Tempo pieno salvato

Gli echi della mobilitazione a difesa del tempo pieno non si sono spenti: finite le manifestazioni di piazza (Roma e Bologna in particolare) continuano le azioni da parte di singoli e di gruppi mediante una campagna telematica che arriva a privati, politici e dirigenti.
Come in tutte le azioni di questo genere, l’aggiornamento sull’evolversi della situazione è lento ad essere recepito e, così, si assiste ad una linea di difesa (o di attacco) in taluni casi un po’ datata.
Registriamo i fatti, a cominciare dalle dichiarazioni del ministro Moratti alle commissioni parlamentari (4 novembre) che – di fronte a un testo di decreto che abroga l’art. 130 del Testo unico sul tempo pieno – conferma “che il tempo pieno nella riforma, come tempo offerto alle famiglie nella sua estensione massima, non viene modificato”.
Alla luce di queste dichiarazioni ufficiali, il Miur pochi giorni dopo, nel suo commento allo schema di decreto legislativo, conferma che “tale tempo oscilla in relazione alle predette opzioni fra le 5 e le 10 ore.

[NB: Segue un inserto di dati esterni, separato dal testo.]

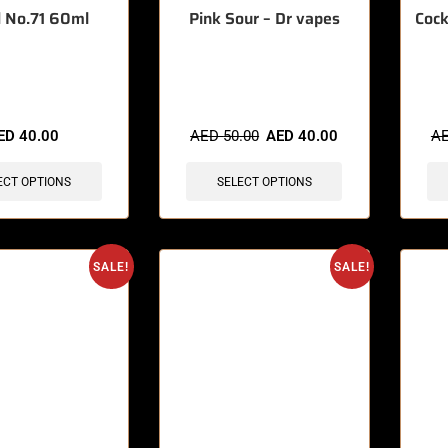
 No.71 60ml
Pink Sour – Dr vapes
Cock
sold in last 3 hours
🔥 12 items sold in last 3 hours
🔥 3 
ED
40.00
AED
50.00
AED
40.00
A
ECT OPTIONS
SELECT OPTIONS
SALE!
SALE!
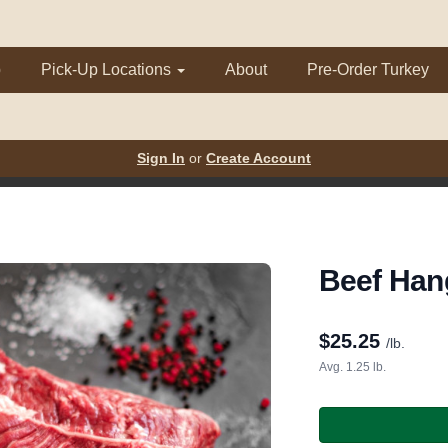
p
Pick-Up Locations
About
Pre-Order Turkey
Sign In
or
Create Account
Beef Han
$
25.25
/lb.
Avg. 1.25 lb.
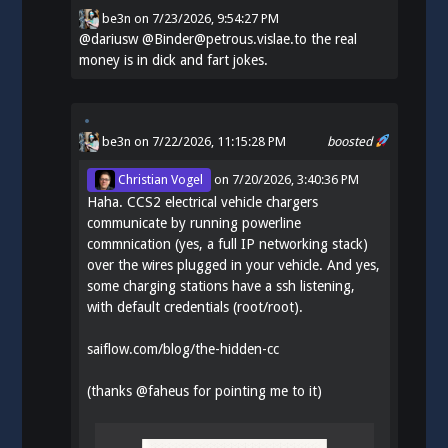
be3n
on
7/23/2026, 9:54:27 PM
@
dariusw
@Binder@petrous.vislae.to the real
money is in dick and fart jokes.
be3n
on 7/22/2026, 11:15:28 PM
boosted
Christian Vogel
on
7/20/2026, 3:40:36 PM
Haha. CCS2 electrical vehicle chargers
communicate by running powerline
commnication (yes, a full IP networking stack)
over the wires plugged in your vehicle. And yes,
some charging stations have a ssh listening,
with default credentials (root/root).
saiflow.com/blog/the-hidden-cc
(thanks
@
faheus
for pointing me to it)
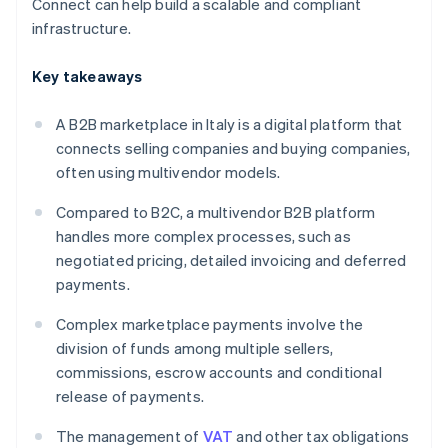
Connect can help build a scalable and compliant
infrastructure.
Key takeaways
A B2B marketplace in Italy is a digital platform that
connects selling companies and buying companies,
often using multivendor models.
Compared to B2C, a multivendor B2B platform
handles more complex processes, such as
negotiated pricing, detailed invoicing and deferred
payments.
Complex marketplace payments involve the
division of funds among multiple sellers,
commissions, escrow accounts and conditional
release of payments.
The management of
VAT
and other tax obligations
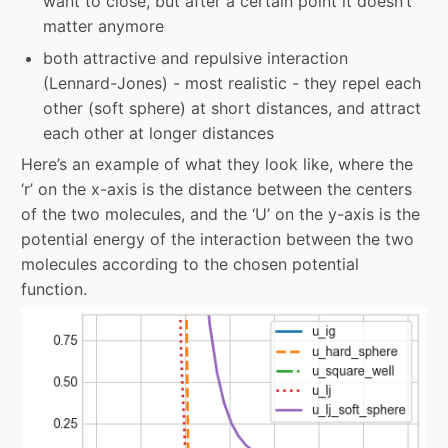
want to close, but after a certain point it doesn’t
matter anymore
both attractive and repulsive interaction
(Lennard-Jones) - most realistic - they repel each
other (soft sphere) at short distances, and attract
each other at longer distances
Here’s an example of what they look like, where the
‘r’ on the x-axis is the distance between the centers
of the two molecules, and the ‘U’ on the y-axis is the
potential energy of the interaction between the two
molecules according to the chosen potential
function.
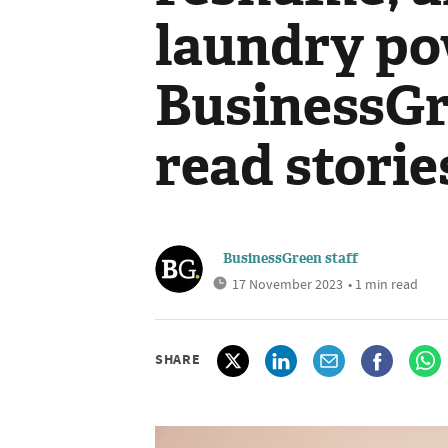
laundry po
BusinessGr
read storie
BusinessGreen staff
17 November 2023
• 1 min read
SHARE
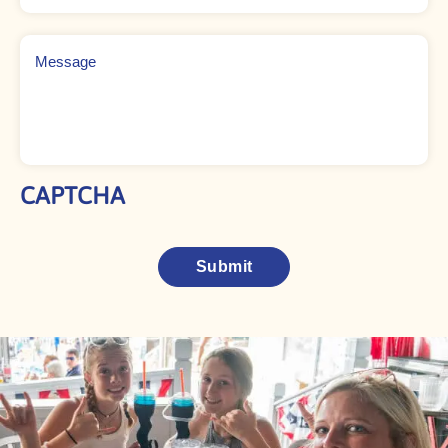
Message
CAPTCHA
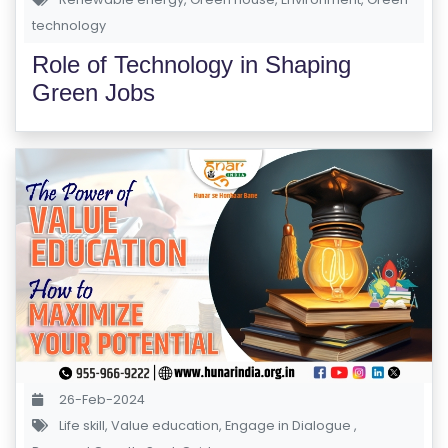
technology
Role of Technology in Shaping
Green Jobs
26-Feb-2024
Life skill
,
Value education
,
Engage in Dialogue
,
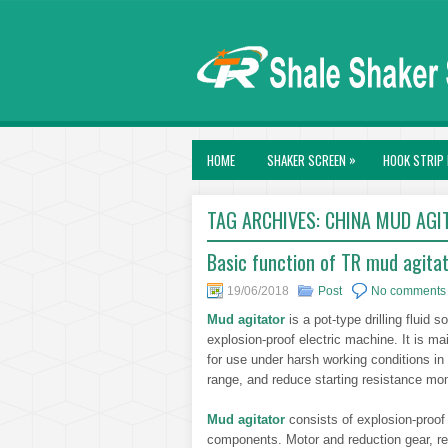
»
HOME
SHAKER SCREEN
HOOK STRIP 
TAG ARCHIVES:
CHINA MUD AGI
Basic function of TR mud agita
19/06/2018
Post
No comments
Mud agitator
is a pot-type drilling fluid
explosion-proof electric machine. It is mai
for use under harsh working conditions in 
range, and reduce starting resistance mo
Mud agitator
consists of explosion-proof
components. Motor and reduction gear, re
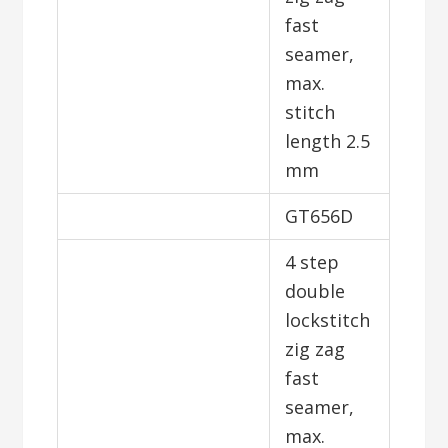
fast
seamer,
max.
stitch
length 2.5
mm
GT656D
4 step
double
lockstitch
zig zag
fast
seamer,
max.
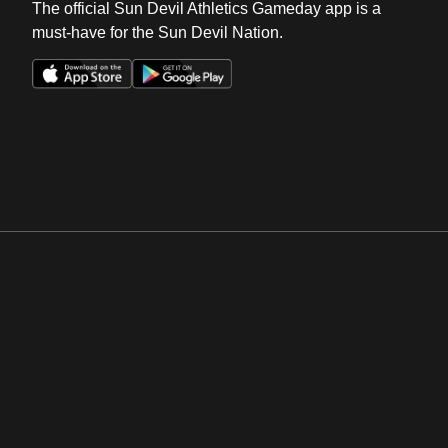
The official Sun Devil Athletics Gameday app is a
must-have for the Sun Devil Nation.
Opens in a new window
Opens in a new win
Opens in a new window
Opens in a new win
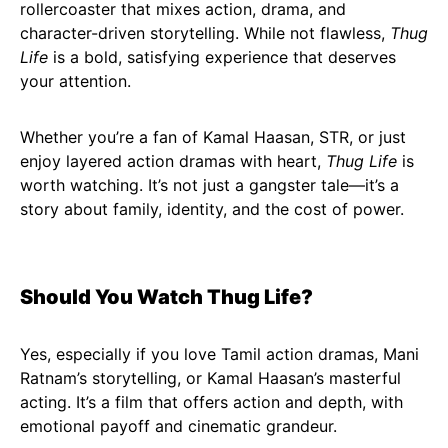
rollercoaster that mixes action, drama, and
character-driven storytelling. While not flawless,
Thug
Life
is a bold, satisfying experience that deserves
your attention.
Whether you’re a fan of Kamal Haasan, STR, or just
enjoy layered action dramas with heart,
Thug Life
is
worth watching. It’s not just a gangster tale—it’s a
story about family, identity, and the cost of power.
Should You Watch Thug Life?
Yes, especially if you love Tamil action dramas, Mani
Ratnam’s storytelling, or Kamal Haasan’s masterful
acting. It’s a film that offers action and depth, with
emotional payoff and cinematic grandeur.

In questo senso il tempo scuola raggiunge, nella sua massima espansione, le 40 ore settimanali e si caratterizza come tempo pieno degli alunni.”
L’11 novembre il ministro Giovanardi al question time in Parlamento precisa che “resta il principio che il tempo rimane per 40 ore settimanali così come è oggi. Tali ore sono comprensive anche del tempo destinato alla mensa con l’assistenza educativa dei docenti”.
In Conferenza unificata il 26 novembre si conviene sull’opportunità di chiarire formalmente che anche il tempo di assistenza alla mensa (fino a 10 ore settimanali) concorre a determinare i posti d’organico. L’intesa è stata formalizzata il 10 dicembre: 40 ore sì, assistenza dei docenti sì, organico confermato, gratuità: l’offerta complessiva è confermata, cambia il modello attuale di tempo pieno.